Indria Febriansyah, Ketua Umum Kabeh Sedulur Indonesia, menyoroti ketidaktepatan tindakan DPP PRIMA yang dinilai melangkahi prosedur organisasi. “Jangan hanya karena Partai PRIMA tergabung dalam Koalisi Indonesia Maju (KIM) yang mendukung Mawardi Yahya, lalu segala bentuk kegiatan dengan pihak lain dianggap sebagai pembangkangan dan langsung diberikan sanksi tanpa proses internal yang benar,” tegasnya. Menurutnya, langkah ini menunjukkan adanya subjektivitas dan preferensi politik sempit yang mendominasi pengambilan keputusan.
Kegiatan yang dilakukan Ki Edi bersama pemerintah provinsi selama ini adalah murni bagian dari program kemitraan organisasi dalam membangun masyarakat. Pendaftaran calon gubernur sendiri baru akan dibuka pada tanggal 27-29 Agustus 2024, sehingga segala kegiatan saat ini tidak bisa dikategorikan sebagai kampanye politik. “Belum ada deklarasi atau pernyataan resmi dari Ki Edi tentang dukungan politik kepada calon tertentu. Ini jelas menunjukkan bahwa tuduhan yang dijatuhkan kepadanya tidak berdasar dan lebih bernuansa politis,” lanjut Indria.
Rio Solehudin, yang menggantikan posisi Ki Edi, diangkat tanpa melalui proses evaluasi yang transparan. Penggantian ini justru memperkuat kesan bahwa DPP PRIMA tidak menghargai kontribusi dan loyalitas kadernya yang telah lama berjuang untuk partai. Pengamat politik lokal juga menilai bahwa tindakan ini dapat merusak soliditas internal partai dan menurunkan moral kader di akar rumput.
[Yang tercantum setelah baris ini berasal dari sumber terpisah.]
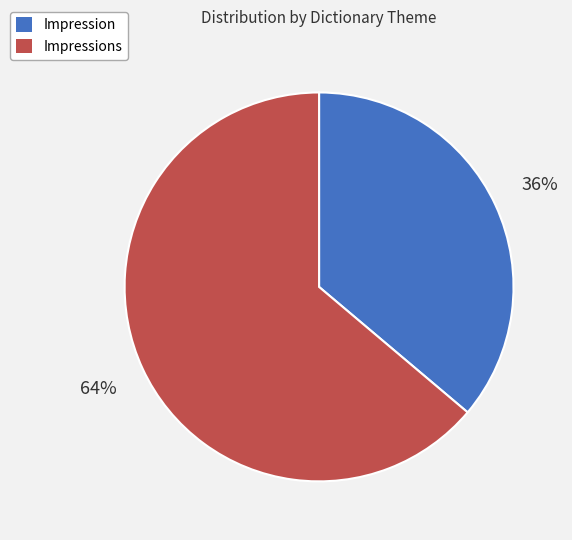

To the nearest percent, what is the combined percentage of Impressions and Impression?

100%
Dalam konteks ini, seharusnya DPP PRIMA lebih bijak dengan membuka ruang dialog dan memberikan kesempatan kepada Ki Edi untuk menjelaskan posisinya. Melabeli kegiatan kemitraan sosial sebagai pembangkangan politik hanya karena adanya afiliasi dengan pihak yang bukan bagian dari koalisi partai jelas mencederai prinsip demokrasi dan kebebasan berorganisasi.
Keputusan yang diambil secara tergesa-gesa ini tidak hanya menciptakan ketidakadilan, tetapi juga menunjukkan bahwa partai belum siap menghadapi perbedaan pandangan di internalnya. Dalam jangka panjang, cara-cara seperti ini dapat menurunkan kepercayaan publik terhadap PRIMA dan mengganggu peluang partai dalam mendapatkan dukungan luas di Pilkada mendatang.
Ki Edi Susilo sendiri, melalui tim pendukungnya, masih mempertimbangkan langkah selanjutnya sambil berharap adanya kejelasan sikap dari DPP PRIMA. Semua pihak yang terlibat diharapkan bisa mengedepankan akal sehat dan musyawarah untuk menjaga persatuan, baik di dalam partai maupun di kalangan masyarakat Sumsel yang menantikan proses Pilkada 2024 berlangsung dengan baik dan adil.
Indria Juga Menyatakan kenapa Kabeh Sedulur Tamansiswa Indonesia ikut angkat Bicara Soal ini karena Ki Edi Susilo adalah Bagian dari Keluarga Besar Tamansiswa. Pungkasnya.